Oder wurde bei der Untersuchung invasiv ins Kniegelenk geschaut (Arthroskopie)? Wurden Spritzen ins Knie gegeben? etc.

er kommt ins Krankenhaus… er bekommt
Schmerzmittel… es ist Wochenende… die Schwellung greift auf
das gesamte Bein über… sein Allgemeinzustand verschlechtert
sich zusehend…

was ist am Wochenende veranlaßt worden, um die Infektion zu erkennen und zu behandeln?
Ich kann mir nicht vorstellen, daß da nichts geschah, ansonsten wäre das ganz klar ein Fall für den Anwalt.

am Montag heißt es dann plötzlich sein Bein
müsste amputiert werden(!?)… die Operation erfolgt noch am
selben Tag… zwölf Stunden später ist er tot… die
Begründung des behandelnden Arztes lautete: eine
Streptokokken-Infektion!

Wußte er das schon vorher oder ist das erst im Nachhinein festgestellt worden (und wie)? Und wenn man das vorher wußte (siehe oben), ist vorher schon was unternommen worden?
Wenn nicht - Anwalt.

Die Fragen mußt du natürlich nicht beantworten, sondern sie sollen lediglich als Hilfe für die Vorgehensweise dienen. Vollständig sind sie auch nicht, da man als Außenstehender zu wenig weiß (ev. Vorerkrankungen des Mannes, zusätzliche Infektion anderer Organe was aufs Knie übergeschlagen ist… etc). Es sind nur so die Sachen, bei denen ich als erstes nachhaken würde.

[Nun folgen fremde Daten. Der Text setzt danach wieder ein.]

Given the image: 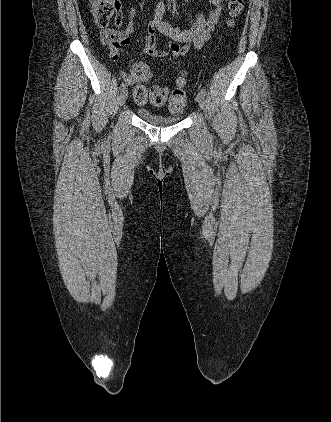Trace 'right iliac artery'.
Here are the masks:
<instances>
[{
	"label": "right iliac artery",
	"instance_id": "1",
	"mask_svg": "<svg viewBox=\"0 0 331 422\" xmlns=\"http://www.w3.org/2000/svg\"><path fill=\"white\" fill-rule=\"evenodd\" d=\"M119 89H120V91L124 90V89H125V84H124V83H122V84L120 85Z\"/></svg>",
	"mask_w": 331,
	"mask_h": 422
}]
</instances>
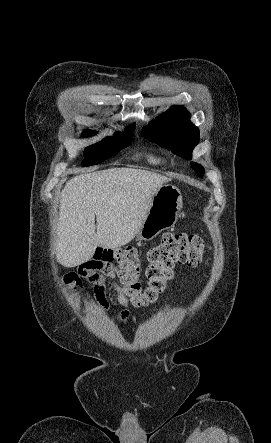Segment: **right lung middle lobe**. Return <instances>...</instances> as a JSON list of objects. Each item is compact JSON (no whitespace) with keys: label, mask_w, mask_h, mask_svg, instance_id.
Listing matches in <instances>:
<instances>
[{"label":"right lung middle lobe","mask_w":271,"mask_h":443,"mask_svg":"<svg viewBox=\"0 0 271 443\" xmlns=\"http://www.w3.org/2000/svg\"><path fill=\"white\" fill-rule=\"evenodd\" d=\"M134 126L129 127L125 133H117L112 137H106L101 142L91 145L85 149L82 166L98 164L105 159L116 155L121 149L127 147L132 140ZM95 132L85 130V136H92Z\"/></svg>","instance_id":"right-lung-middle-lobe-1"}]
</instances>
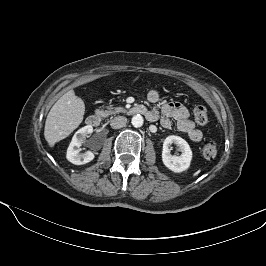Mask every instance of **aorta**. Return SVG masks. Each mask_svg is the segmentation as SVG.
Listing matches in <instances>:
<instances>
[{"label": "aorta", "mask_w": 266, "mask_h": 266, "mask_svg": "<svg viewBox=\"0 0 266 266\" xmlns=\"http://www.w3.org/2000/svg\"><path fill=\"white\" fill-rule=\"evenodd\" d=\"M131 123L136 128L141 127L143 125V117L137 114L132 117Z\"/></svg>", "instance_id": "aorta-1"}]
</instances>
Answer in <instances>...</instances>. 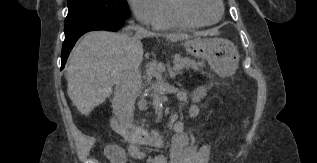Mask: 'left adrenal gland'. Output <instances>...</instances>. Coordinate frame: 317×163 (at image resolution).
Returning <instances> with one entry per match:
<instances>
[{"label": "left adrenal gland", "instance_id": "left-adrenal-gland-1", "mask_svg": "<svg viewBox=\"0 0 317 163\" xmlns=\"http://www.w3.org/2000/svg\"><path fill=\"white\" fill-rule=\"evenodd\" d=\"M178 74H179V72L173 71L172 68L169 69V75H170V77H171L172 79H174V78L176 77V75H178Z\"/></svg>", "mask_w": 317, "mask_h": 163}]
</instances>
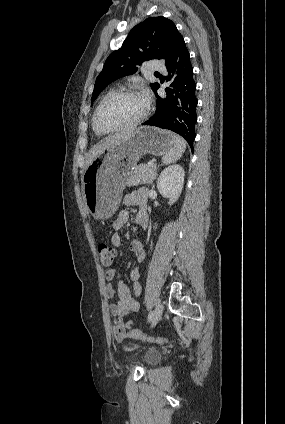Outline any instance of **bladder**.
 Returning <instances> with one entry per match:
<instances>
[{"label":"bladder","instance_id":"31cf9c89","mask_svg":"<svg viewBox=\"0 0 285 424\" xmlns=\"http://www.w3.org/2000/svg\"><path fill=\"white\" fill-rule=\"evenodd\" d=\"M143 357L147 363H156L161 359V354L157 350H146Z\"/></svg>","mask_w":285,"mask_h":424}]
</instances>
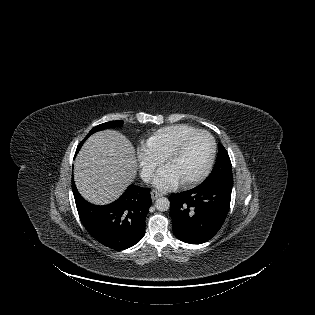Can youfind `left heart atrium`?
<instances>
[{
	"instance_id": "39dd6f15",
	"label": "left heart atrium",
	"mask_w": 315,
	"mask_h": 315,
	"mask_svg": "<svg viewBox=\"0 0 315 315\" xmlns=\"http://www.w3.org/2000/svg\"><path fill=\"white\" fill-rule=\"evenodd\" d=\"M180 182L176 174L167 167L161 169L154 178V184L160 189H170Z\"/></svg>"
}]
</instances>
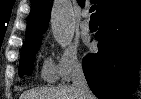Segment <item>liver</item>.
<instances>
[{"label": "liver", "mask_w": 141, "mask_h": 99, "mask_svg": "<svg viewBox=\"0 0 141 99\" xmlns=\"http://www.w3.org/2000/svg\"><path fill=\"white\" fill-rule=\"evenodd\" d=\"M20 99H80L77 90L71 85L33 88L23 92Z\"/></svg>", "instance_id": "obj_1"}]
</instances>
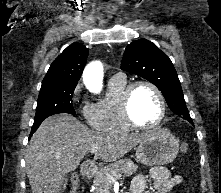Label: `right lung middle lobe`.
<instances>
[{
  "label": "right lung middle lobe",
  "instance_id": "dd1d6c3e",
  "mask_svg": "<svg viewBox=\"0 0 221 193\" xmlns=\"http://www.w3.org/2000/svg\"><path fill=\"white\" fill-rule=\"evenodd\" d=\"M76 86L42 88L39 93L34 123L58 113L75 114L72 95Z\"/></svg>",
  "mask_w": 221,
  "mask_h": 193
}]
</instances>
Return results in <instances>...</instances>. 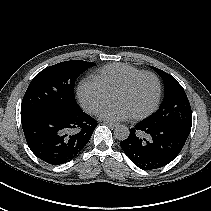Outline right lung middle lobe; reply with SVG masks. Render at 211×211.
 <instances>
[{
  "mask_svg": "<svg viewBox=\"0 0 211 211\" xmlns=\"http://www.w3.org/2000/svg\"><path fill=\"white\" fill-rule=\"evenodd\" d=\"M93 62L65 61L47 67L31 81L21 104V116L49 112H77L74 84Z\"/></svg>",
  "mask_w": 211,
  "mask_h": 211,
  "instance_id": "right-lung-middle-lobe-1",
  "label": "right lung middle lobe"
}]
</instances>
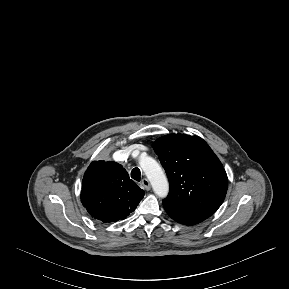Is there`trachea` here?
<instances>
[{
  "label": "trachea",
  "instance_id": "obj_1",
  "mask_svg": "<svg viewBox=\"0 0 289 289\" xmlns=\"http://www.w3.org/2000/svg\"><path fill=\"white\" fill-rule=\"evenodd\" d=\"M131 177L136 180V181H140L141 180V172L140 169L135 167L132 169L131 171Z\"/></svg>",
  "mask_w": 289,
  "mask_h": 289
}]
</instances>
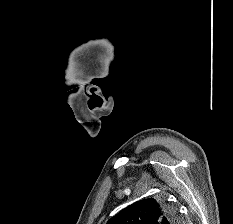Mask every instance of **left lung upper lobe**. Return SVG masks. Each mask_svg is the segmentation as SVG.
<instances>
[{
	"mask_svg": "<svg viewBox=\"0 0 233 224\" xmlns=\"http://www.w3.org/2000/svg\"><path fill=\"white\" fill-rule=\"evenodd\" d=\"M176 210L164 200L137 201L113 216L107 224H178Z\"/></svg>",
	"mask_w": 233,
	"mask_h": 224,
	"instance_id": "left-lung-upper-lobe-1",
	"label": "left lung upper lobe"
}]
</instances>
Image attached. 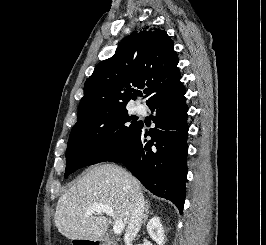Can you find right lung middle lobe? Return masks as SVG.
<instances>
[{"instance_id":"1","label":"right lung middle lobe","mask_w":266,"mask_h":245,"mask_svg":"<svg viewBox=\"0 0 266 245\" xmlns=\"http://www.w3.org/2000/svg\"><path fill=\"white\" fill-rule=\"evenodd\" d=\"M138 126V122L128 117L126 108L95 113L78 120L68 140L64 177L79 168L108 161L125 150Z\"/></svg>"}]
</instances>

Ich muß aber auch dazu sagen, daß auch manchmal Menschen plötzlich versterben aus scheinbar völlig aus dem Himmel gegriffenen Gründen und teilweise mit recht tragischen Verläufen, obwohl alles mögliche aus medizinischer Sicht gemacht worden ist. Ich hatte auch schon zwei oder drei Patienten, junge Leute, die mit Bagatellen ins KH kamen und plötzlich ergab sich aus nicht vorhersehbaren Gründen ein dramatischer Verlauf, der nicht mehr beherrschbar war…
Es wurden keine Fehler gemacht, aber dennoch konnte nichts mehr getan werden…

Es ist tragisch und schrecklich, aber sowas passiert auch.

Ist euch jetzt sicher keine Hilfe, denn in eurem Fall - so wie du das schilderst -, klingt es so danach, als ob etwas schief gelaufen ist.
Jedenfalls würde ich mich mit der Erklärung „war halt 'ne Strepokokkeninfektion“ nicht so schnell abspeisen lassen, wenn es einen jungen gesunden Mann betrifft. Da würde ich schon genauer nachfragen.

Fast schon wichtiger als die Schuldfrage ist jedoch, wie die Angehörigen das verarbeiten. Ich weiß jetzt nciht, ob du dazu gehörst, aber daran sollte man auch denken und neben vielen Gesprächen untereinander auch ev. professionelle Hilfe suchen.